High corn prices dont have that much to do with high food prices. Most of the edible form of the corn (what doesnt go out the back of a fat holstein) is what is a by product of the distilation process. If you've ever spent any time around a holstein, you'd see how much corn goes throgh undigested. The distillers grain (byproduct) is much more digestible and is mixed with less a filler so to say.
So instead of pushing $5 of corn into one end and having $1.50 come out, you put $5 corn into a ethanol plant, get $6 of ethanol from same amount of corn, then send dry distillers grain to farmer, and put $2.50 equivilent of corn into steer, and get 10 cents out the other end of the steer in the undigested form. There is less waste and you loose very little nutrients out of the ethanol process compared to feeding the corn directly to the steer.

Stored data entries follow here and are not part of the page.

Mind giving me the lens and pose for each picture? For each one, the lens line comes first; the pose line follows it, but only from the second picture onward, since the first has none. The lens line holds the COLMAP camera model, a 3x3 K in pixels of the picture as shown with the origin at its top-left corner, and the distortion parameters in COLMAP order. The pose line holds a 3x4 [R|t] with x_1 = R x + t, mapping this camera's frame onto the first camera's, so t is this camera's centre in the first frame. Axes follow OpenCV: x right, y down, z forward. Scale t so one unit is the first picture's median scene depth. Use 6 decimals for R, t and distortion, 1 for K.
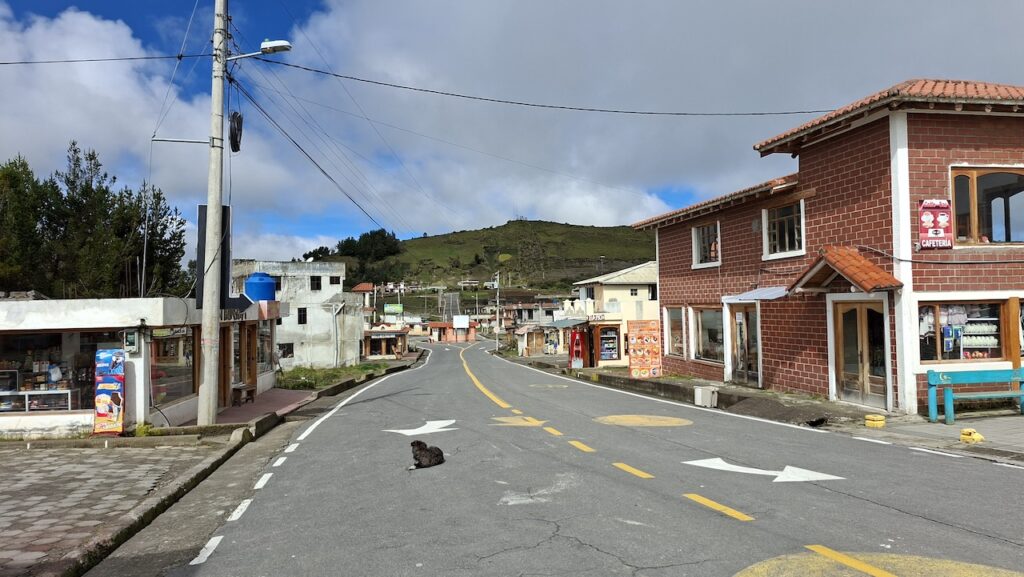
lens RADIAL K [[737.9, 0, 513.5], [0, 737.9, 288.4], [0, 0, 1]] dist [0.006050, 0.002762]
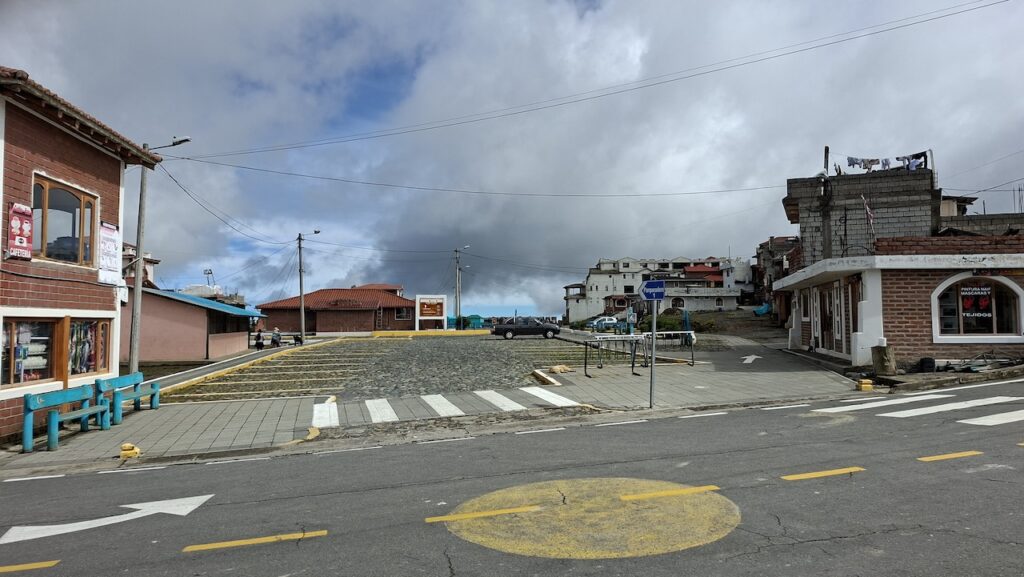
lens RADIAL K [[737.9, 0, 513.5], [0, 737.9, 285.8], [0, 0, 1]] dist [0.006050, 0.002762]
pose [[0.145313, 0.077324, 0.986360, -0.223853], [-0.033631, 0.996751, -0.073184, 0.024155], [-0.988814, -0.022538, 0.147442, 0.267396]]
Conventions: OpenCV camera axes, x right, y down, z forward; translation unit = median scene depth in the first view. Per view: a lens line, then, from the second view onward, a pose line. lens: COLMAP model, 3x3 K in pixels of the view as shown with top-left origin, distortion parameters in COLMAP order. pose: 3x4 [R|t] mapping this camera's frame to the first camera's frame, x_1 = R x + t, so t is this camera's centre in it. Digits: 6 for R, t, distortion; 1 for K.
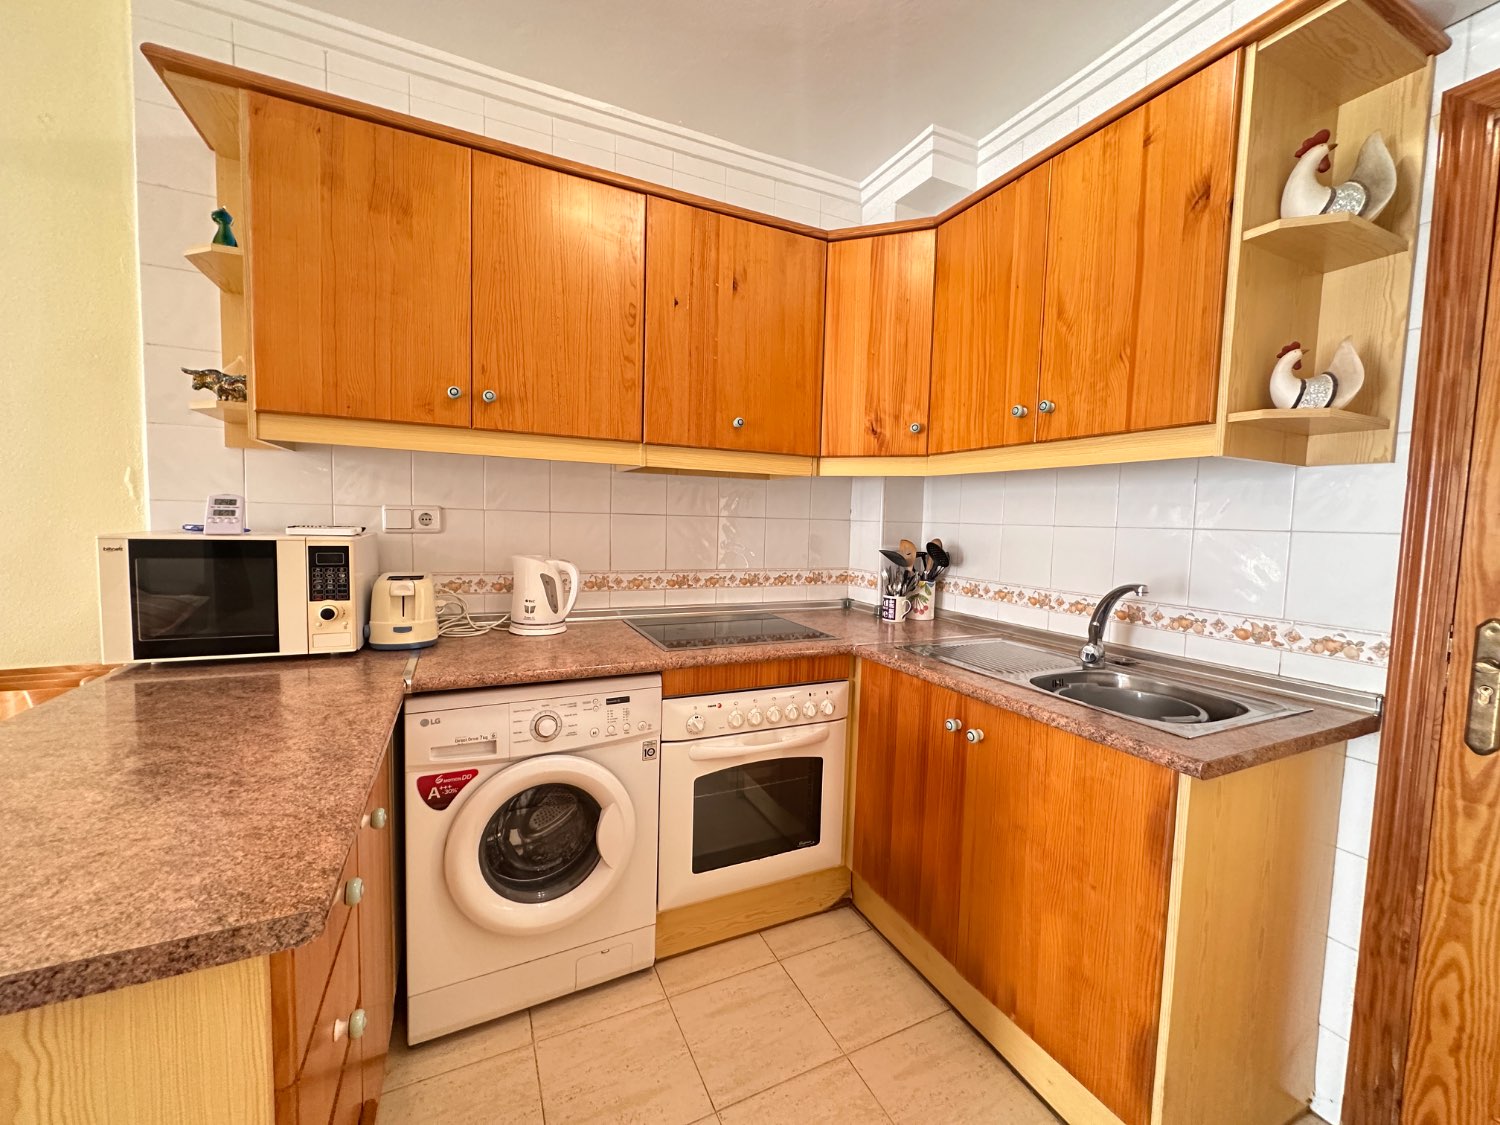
lens RADIAL K [[595.3, 0, 747.6], [0, 595.3, 560.1], [0, 0, 1]] dist [-0.001198, -0.000114]
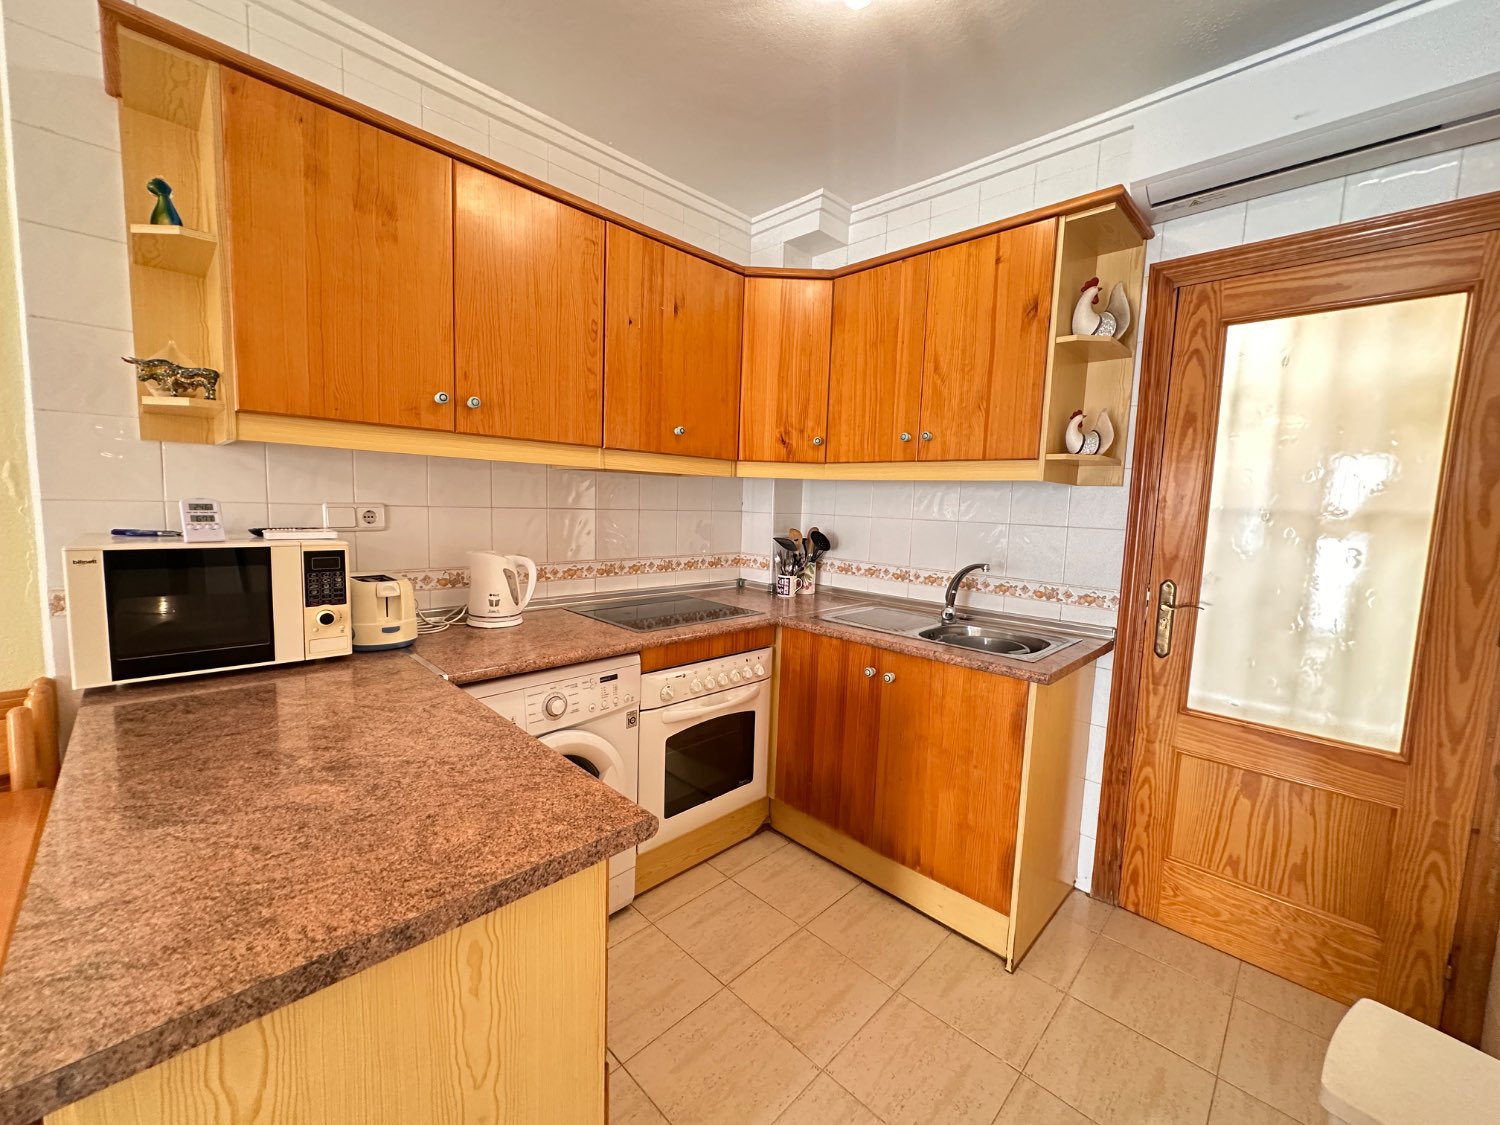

And a larger precentage of corn is fed to livestock than turned into cornflakes.
And crop prices being higher means that farmers can turn a little bit more profit, and buy more modern machinery, which is more Eco-friendly. Which makes the people that work at John Deere and CNH work more, which creates a larger demand for steel, and makes the workers at the plant make a bit more, and so down the line.
Either way, sombody makes money off it, and some people loose money. Its going to happen that way regardless of E15 or none.
Personally this "Ethanol is Evil" because it directly raises food prices is really not true. In the end, more of the corn is used in Ethanol then if it goes only into livestock.